Records for processing section start

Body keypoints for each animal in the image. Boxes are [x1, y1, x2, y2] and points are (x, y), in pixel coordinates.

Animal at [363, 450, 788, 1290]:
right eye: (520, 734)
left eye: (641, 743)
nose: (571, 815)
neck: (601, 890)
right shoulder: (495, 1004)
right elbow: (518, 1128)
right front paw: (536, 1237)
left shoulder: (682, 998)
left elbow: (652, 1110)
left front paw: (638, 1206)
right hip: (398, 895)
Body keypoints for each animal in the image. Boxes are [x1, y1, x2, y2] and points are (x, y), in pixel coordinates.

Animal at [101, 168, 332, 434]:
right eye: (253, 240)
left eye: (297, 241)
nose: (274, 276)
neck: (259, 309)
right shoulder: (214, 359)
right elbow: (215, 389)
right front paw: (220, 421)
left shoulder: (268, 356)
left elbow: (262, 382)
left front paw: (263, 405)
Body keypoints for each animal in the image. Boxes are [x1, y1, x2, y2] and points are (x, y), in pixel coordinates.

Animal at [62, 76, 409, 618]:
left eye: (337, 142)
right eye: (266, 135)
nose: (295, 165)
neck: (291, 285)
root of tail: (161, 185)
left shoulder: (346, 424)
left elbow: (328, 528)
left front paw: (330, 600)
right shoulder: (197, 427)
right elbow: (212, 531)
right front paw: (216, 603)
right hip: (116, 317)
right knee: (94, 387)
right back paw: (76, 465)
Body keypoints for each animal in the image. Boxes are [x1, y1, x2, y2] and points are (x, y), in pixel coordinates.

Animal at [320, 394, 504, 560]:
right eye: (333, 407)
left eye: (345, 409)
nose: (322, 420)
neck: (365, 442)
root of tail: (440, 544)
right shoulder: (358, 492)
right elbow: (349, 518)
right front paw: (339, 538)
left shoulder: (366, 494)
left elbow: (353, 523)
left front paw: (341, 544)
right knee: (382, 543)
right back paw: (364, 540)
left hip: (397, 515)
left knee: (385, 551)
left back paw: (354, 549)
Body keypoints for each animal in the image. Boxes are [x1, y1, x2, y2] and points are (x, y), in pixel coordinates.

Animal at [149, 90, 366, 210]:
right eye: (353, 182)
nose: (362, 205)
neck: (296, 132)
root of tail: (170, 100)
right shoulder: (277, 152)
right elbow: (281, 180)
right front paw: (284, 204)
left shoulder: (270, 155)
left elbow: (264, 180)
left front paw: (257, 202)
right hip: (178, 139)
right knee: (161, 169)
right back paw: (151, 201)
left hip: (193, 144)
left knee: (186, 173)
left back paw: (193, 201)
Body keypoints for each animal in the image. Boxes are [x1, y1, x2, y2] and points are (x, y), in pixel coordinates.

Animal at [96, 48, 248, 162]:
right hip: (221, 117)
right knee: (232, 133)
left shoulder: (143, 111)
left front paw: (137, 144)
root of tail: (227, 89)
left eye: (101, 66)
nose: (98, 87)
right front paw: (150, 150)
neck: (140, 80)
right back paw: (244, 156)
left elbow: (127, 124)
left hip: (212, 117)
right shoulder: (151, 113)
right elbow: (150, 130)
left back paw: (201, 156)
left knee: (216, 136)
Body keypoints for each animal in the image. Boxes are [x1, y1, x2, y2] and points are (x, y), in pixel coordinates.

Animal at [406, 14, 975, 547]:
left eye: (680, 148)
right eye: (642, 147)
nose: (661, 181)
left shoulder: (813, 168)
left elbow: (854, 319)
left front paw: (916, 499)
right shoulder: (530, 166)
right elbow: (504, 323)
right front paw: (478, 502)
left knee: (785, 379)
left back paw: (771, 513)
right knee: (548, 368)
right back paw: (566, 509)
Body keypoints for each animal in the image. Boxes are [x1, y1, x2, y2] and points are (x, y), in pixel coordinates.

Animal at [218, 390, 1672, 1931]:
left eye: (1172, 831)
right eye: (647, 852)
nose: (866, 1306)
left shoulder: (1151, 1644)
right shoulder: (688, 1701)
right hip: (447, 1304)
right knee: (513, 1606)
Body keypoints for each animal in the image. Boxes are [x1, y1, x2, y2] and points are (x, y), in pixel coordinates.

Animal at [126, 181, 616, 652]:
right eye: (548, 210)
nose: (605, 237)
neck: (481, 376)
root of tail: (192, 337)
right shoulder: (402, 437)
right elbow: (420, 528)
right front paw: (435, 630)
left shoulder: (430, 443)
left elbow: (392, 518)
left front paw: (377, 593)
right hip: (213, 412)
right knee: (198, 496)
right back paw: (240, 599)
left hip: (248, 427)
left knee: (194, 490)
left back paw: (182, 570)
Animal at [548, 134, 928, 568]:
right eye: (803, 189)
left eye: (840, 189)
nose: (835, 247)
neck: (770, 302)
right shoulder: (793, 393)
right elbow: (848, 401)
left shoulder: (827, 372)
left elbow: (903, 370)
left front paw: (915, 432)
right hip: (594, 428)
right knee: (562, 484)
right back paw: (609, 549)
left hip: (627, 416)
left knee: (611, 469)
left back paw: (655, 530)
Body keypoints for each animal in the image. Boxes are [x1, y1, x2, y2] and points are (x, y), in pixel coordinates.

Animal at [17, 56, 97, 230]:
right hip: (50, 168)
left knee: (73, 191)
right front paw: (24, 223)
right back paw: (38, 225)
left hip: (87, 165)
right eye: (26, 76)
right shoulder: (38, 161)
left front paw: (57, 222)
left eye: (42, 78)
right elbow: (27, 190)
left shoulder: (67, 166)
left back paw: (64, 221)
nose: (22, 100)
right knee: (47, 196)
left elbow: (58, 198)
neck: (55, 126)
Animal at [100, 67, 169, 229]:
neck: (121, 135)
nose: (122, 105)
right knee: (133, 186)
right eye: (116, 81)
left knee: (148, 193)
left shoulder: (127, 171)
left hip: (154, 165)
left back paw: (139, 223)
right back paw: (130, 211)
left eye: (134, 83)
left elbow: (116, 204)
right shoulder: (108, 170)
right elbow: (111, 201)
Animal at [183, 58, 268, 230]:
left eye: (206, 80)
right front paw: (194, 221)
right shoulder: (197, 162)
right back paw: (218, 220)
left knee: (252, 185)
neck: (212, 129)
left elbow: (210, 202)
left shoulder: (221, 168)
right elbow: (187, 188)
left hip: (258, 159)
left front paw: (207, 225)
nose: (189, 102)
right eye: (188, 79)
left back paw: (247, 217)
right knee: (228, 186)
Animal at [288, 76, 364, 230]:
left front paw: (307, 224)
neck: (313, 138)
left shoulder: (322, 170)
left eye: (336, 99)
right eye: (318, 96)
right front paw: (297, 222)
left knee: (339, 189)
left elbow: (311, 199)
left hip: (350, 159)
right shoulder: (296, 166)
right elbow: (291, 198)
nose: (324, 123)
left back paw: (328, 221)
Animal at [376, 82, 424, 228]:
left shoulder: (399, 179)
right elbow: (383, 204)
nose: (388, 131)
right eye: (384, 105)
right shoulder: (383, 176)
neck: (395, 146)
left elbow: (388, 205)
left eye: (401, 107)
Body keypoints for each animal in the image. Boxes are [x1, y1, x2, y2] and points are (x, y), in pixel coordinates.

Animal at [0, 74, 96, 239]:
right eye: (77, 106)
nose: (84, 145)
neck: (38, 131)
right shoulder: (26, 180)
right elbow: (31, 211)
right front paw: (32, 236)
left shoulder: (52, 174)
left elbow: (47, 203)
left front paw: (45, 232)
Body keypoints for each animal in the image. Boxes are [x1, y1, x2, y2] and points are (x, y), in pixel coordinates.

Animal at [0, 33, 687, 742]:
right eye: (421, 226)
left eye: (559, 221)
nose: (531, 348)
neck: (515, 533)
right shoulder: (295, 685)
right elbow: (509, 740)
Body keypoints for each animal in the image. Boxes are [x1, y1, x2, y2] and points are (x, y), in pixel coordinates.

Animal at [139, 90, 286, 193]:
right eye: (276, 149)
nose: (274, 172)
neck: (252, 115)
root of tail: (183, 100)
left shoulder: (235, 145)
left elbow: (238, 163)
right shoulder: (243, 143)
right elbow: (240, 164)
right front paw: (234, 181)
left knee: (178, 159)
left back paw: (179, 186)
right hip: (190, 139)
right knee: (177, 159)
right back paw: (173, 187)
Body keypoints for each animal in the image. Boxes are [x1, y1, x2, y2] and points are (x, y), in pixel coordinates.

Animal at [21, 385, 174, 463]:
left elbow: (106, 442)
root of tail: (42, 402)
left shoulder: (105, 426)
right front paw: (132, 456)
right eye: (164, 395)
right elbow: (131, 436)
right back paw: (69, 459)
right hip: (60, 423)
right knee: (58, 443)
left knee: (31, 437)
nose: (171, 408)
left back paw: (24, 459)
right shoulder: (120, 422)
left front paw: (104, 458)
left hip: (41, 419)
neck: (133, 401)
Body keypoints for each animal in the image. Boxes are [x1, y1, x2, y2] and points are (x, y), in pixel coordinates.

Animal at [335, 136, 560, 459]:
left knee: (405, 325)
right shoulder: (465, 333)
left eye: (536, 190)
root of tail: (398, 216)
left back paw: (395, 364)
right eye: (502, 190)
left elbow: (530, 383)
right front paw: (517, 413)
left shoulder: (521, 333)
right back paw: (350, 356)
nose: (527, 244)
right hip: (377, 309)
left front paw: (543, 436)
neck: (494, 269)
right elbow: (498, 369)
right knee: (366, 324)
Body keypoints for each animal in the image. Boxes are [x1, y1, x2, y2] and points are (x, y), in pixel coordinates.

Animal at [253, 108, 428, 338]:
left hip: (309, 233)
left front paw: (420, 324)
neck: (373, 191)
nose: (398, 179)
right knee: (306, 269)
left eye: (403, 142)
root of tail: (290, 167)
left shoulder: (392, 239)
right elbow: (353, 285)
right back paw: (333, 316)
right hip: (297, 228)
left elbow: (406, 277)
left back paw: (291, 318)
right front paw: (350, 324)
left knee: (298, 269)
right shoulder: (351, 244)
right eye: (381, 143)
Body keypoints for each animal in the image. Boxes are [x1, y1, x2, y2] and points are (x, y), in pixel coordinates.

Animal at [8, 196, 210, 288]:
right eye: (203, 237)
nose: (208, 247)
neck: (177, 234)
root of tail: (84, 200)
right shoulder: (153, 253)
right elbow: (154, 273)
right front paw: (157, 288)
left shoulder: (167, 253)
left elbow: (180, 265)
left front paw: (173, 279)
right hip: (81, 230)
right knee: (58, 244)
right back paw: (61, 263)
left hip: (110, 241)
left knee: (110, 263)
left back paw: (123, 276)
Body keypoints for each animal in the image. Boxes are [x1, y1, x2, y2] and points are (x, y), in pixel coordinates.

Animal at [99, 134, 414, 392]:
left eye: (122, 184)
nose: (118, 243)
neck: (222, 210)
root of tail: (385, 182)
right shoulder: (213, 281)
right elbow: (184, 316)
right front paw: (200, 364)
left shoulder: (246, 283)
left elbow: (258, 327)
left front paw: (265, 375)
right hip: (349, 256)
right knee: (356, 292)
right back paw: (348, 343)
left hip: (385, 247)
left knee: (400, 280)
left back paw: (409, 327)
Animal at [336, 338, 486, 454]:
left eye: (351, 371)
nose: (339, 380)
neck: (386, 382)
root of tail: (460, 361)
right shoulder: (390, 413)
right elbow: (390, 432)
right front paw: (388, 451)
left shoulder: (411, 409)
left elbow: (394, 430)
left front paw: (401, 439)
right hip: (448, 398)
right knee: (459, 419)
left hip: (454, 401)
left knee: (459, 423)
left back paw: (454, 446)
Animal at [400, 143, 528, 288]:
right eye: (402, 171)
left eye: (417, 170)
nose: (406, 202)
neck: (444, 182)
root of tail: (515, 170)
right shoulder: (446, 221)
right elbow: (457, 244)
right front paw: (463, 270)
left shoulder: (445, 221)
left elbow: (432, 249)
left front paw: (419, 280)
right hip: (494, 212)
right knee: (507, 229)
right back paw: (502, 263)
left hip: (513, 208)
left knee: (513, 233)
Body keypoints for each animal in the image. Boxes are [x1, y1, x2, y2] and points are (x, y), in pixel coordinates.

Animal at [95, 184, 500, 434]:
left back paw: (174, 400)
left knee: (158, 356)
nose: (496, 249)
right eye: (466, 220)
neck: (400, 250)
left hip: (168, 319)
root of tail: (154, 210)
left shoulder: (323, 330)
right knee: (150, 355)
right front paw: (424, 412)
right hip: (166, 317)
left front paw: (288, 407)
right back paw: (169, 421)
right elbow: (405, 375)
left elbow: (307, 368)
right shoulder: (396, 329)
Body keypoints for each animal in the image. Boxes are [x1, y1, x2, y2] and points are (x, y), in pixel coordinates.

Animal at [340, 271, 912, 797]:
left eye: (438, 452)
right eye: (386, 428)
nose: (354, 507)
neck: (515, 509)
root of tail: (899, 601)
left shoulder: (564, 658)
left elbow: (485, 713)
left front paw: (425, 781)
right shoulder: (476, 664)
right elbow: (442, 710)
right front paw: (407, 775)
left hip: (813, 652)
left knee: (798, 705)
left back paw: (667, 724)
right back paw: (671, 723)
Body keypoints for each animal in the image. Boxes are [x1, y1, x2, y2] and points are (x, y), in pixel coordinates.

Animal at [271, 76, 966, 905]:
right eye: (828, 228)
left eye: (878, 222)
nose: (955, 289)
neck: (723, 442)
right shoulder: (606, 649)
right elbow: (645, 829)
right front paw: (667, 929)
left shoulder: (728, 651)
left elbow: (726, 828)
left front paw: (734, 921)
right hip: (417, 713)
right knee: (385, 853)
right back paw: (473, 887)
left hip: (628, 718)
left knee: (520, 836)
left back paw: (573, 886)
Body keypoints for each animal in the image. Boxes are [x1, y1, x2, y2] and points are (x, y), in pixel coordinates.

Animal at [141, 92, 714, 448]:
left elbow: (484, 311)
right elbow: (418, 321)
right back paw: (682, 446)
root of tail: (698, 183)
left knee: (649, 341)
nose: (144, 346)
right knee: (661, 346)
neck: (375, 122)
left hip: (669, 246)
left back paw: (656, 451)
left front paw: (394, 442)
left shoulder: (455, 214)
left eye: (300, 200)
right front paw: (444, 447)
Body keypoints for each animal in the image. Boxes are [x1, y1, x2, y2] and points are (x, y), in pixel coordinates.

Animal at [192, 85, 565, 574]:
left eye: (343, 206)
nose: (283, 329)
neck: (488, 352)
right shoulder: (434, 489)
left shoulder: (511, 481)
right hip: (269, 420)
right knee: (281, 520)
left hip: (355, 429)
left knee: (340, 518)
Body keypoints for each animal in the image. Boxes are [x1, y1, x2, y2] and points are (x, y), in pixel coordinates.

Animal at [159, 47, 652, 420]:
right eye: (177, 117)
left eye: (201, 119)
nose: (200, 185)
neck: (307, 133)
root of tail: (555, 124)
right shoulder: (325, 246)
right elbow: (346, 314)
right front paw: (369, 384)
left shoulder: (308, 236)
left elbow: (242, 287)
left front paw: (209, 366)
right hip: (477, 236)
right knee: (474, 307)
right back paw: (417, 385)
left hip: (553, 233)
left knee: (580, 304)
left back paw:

Records for processing section end

◆ Task brief
Each line above from the one with "neck: (400, 250)" up to and including the one with "right front paw: (407, 775)" must be set down exactly, and no line outside that span may appear.

◆ Expected answer
neck: (400, 250)
left hip: (168, 319)
root of tail: (154, 210)
left shoulder: (323, 330)
right knee: (150, 355)
right front paw: (424, 412)
right hip: (166, 317)
left front paw: (288, 407)
right back paw: (169, 421)
right elbow: (405, 375)
left elbow: (307, 368)
right shoulder: (396, 329)
Body keypoints for each animal in the image. Boxes are [x1, y1, x2, y2] and points are (x, y), in pixel coordinates.

Animal at [340, 271, 912, 797]:
left eye: (438, 452)
right eye: (386, 428)
nose: (354, 507)
neck: (515, 509)
root of tail: (899, 601)
left shoulder: (564, 658)
left elbow: (485, 713)
left front paw: (425, 781)
right shoulder: (476, 664)
right elbow: (442, 710)
right front paw: (407, 775)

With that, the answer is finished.